Perlu dicatat bahwa tingkat kekambuhan lokal yang dilaporkan dalam
hasil kami lebih tinggi dari beberapa penelitian sebelumnya, termasuk yang
dalam Kelompok margin standar. meningkatnya tingkat kekambuhan lokal
pada perbandingan untuk uji coba ini dapat dikaitkan dengan beberapa
perbedaan dalam penelitian kami. Pertama, penelitian kami memiliki ukuran
sampel yang kecil, yang merupakan sumber penyimpangan yang tak dapat
diganggu gugat. Pada penyimpangan tersebut, penelitian kami berisi
persentase besar pasien dengan lentigomaligna, yang mengalami positive
margin setelah potongan awal dibandingkan dengan subtipe lain dari
melanoma. Yang terakhir, peningkatan tingkat kekambuhan lokal juga dapat
disebabkan oleh perbedaan protocol kelembagaan.
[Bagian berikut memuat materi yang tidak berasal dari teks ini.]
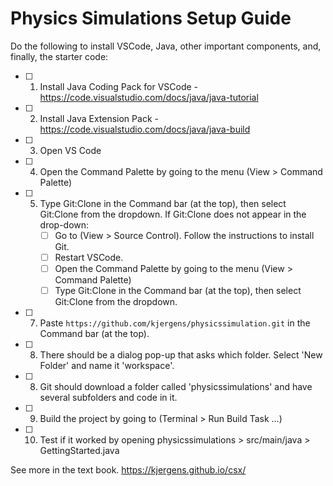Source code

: # Physics Simulations Setup Guide
Do the following to install VSCode, Java, other important components, and, finally, the starter code:
- [ ] 1. Install Java Coding Pack for VSCode - https://code.visualstudio.com/docs/java/java-tutorial
- [ ] 2. Install Java Extension Pack - https://code.visualstudio.com/docs/java/java-build
- [ ] 3. Open VS Code
- [ ] 4. Open the Command Palette by going to the menu (View > Command Palette)
- [ ] 5. Type Git:Clone in the Command bar (at the top), then select Git:Clone from the dropdown.
      If Git:Clone does not appear in the drop-down:
     - [ ] Go to (View > Source Control). Follow the instructions to install Git.
     - [ ] Restart VSCode.
     - [ ] Open the Command Palette by going to the menu (View > Command Palette)
     - [ ] Type Git:Clone in the Command bar (at the top), then select Git:Clone from the dropdown.
- [ ] 7. Paste `https://github.com/kjergens/physicssimulation.git` in the Command bar (at the top).
- [ ] 8. There should be a dialog pop-up that asks which folder. Select 'New Folder' and name it 'workspace'.
- [ ] 8. Git should download a folder called 'physicssimulations' and have several subfolders and code in it.
- [ ] 9. Build the project by going to (Terminal > Run Build Task ...)
- [ ] 10. Test if it worked by opening physicssimulations > src/main/java > GettingStarted.java



See more in the text book. https://kjergens.github.io/csx/

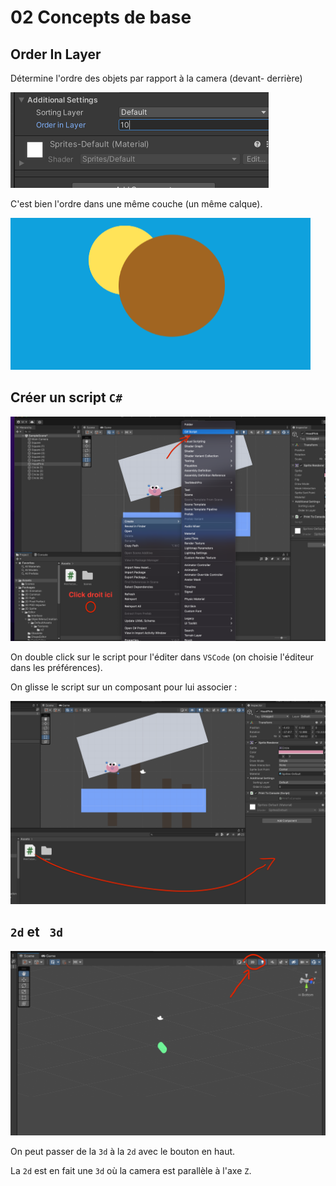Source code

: # 02 Concepts de base

## Order In Layer

Détermine l'ordre des objets par rapport à la camera (devant- derrière)

<img src="assets/oredr-in-layer.png" alt="oredr-in-layer" style="zoom:50%;" />

C'est bien l'ordre dans une même couche (un même calque).

<img src="assets/in-front.png" alt="in-front" style="zoom:50%;" />



## Créer un script `C#`

<img src="assets/%20create-script.png" alt=" create-script" style="zoom:50%;" />

On double click sur le script pour l'éditer dans `VSCode` (on choisie l'éditeur dans les préférences).

On glisse le script sur un composant pour lui associer :

<img src="assets/slide-script.png" alt="slide-script" style="zoom:50%;" />



## `2d` et ` 3d`

<img src="assets/2d-and-3d-display.png" alt="2d-and-3d-display" style="zoom:50%;" />

On peut passer de la `3d` à la `2d` avec le bouton en haut.

La `2d` est en fait une `3d` où la camera  est parallèle à l'axe `Z`.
Pasien kami sangat dapat
diandalkan dan diikuti ketat oleh tim multidisiplin yang terdiri dari ahli kulit, ahli
onkologi bedah, dan ahli onkologi medis, semua yang memiliki pendekatan
yang relatif liberal untuk luka biopsi yang mencurigakan. Oleh karena itu, kami
tidak percaya bahwa kemampuan margin standar saat ini harus

dipertanyakan mengingat hasil penelitian kami, tapi hasilnya menunjukkan


bahwa pengurangan margin dalam subset spesifik dari pasien tidak
meningkatkan tingkat kekambuhan dasar.
Penelitian ini mengalami sejumlah keterbatasan yang terkait dengan
desain penelitian retrospektif, termasuk bias seleksi dan variabel tidak
diketahui atau tidak berdokumen yang berpotensi mengacaukan hasil. Selain
itu, laporan ini dibatasi oleh ukuran kelompok kecil dan jumlah kekambuhan,
sehingga penelitian ini kurng cukup mendukung untuk pengurangan margin.
Dengan ukuran sampel saat ini dan 1,5% perbedaan dalam tingkat
kekambuhan yang diamati antara dua kohort, dan ukuran sampel 155 pasien
akan diperlukan untuk mencapai kekuatan 0,80. Namun, data kami tidak
menunjukkan bahwa mengurangi margin tidak menghasilkan tingkat
kekambuhan lokal tinggi secara tiba-tiba. Temuan penting lainnya yang
penting untuk dicatat adalah bahwa semua pasien yang mengalami
kekambuhan lokal dalam penelitian ini berhasil diobati oleh potongan ulang
dan bahwa tidak menunjukkan bukti metastasis regional atau jauh,
menunjukkan bahwa pengurangan margin dapat dicoba tanpa peningkatan
risiko penyebaran penyakit luar lokasi awal. Kekuatan tertentu dari penelitian
ini adalah 5 tahun tindak lanjut. Kebanyakan kekambuhan terjadi dalam 5
tahun pertama dari diagnosis menunjukkan bahwa sebagian besar
kekambuhan harus diperhitungkan dalam analisis.
Kesimpulannya, hasil kami mendukung gagasan bahwa mengurangi
margin potongan mungkin dapat diterima di lokasi di mana struktur wajah
kritis kemungkinan akan mengalami ketimpangan bentuk dengan margin yang
saat ini direkomendasikan. Sedangkan prospektif, uji coba secara acak jelas

menggambarkan apakah hal ini valid dalam jumlah yang lebih besar dari
pasien akan sulit, studi lebih lanjut masalah ini dengan menggunakan data
multi-institusional sangat dibenarkan.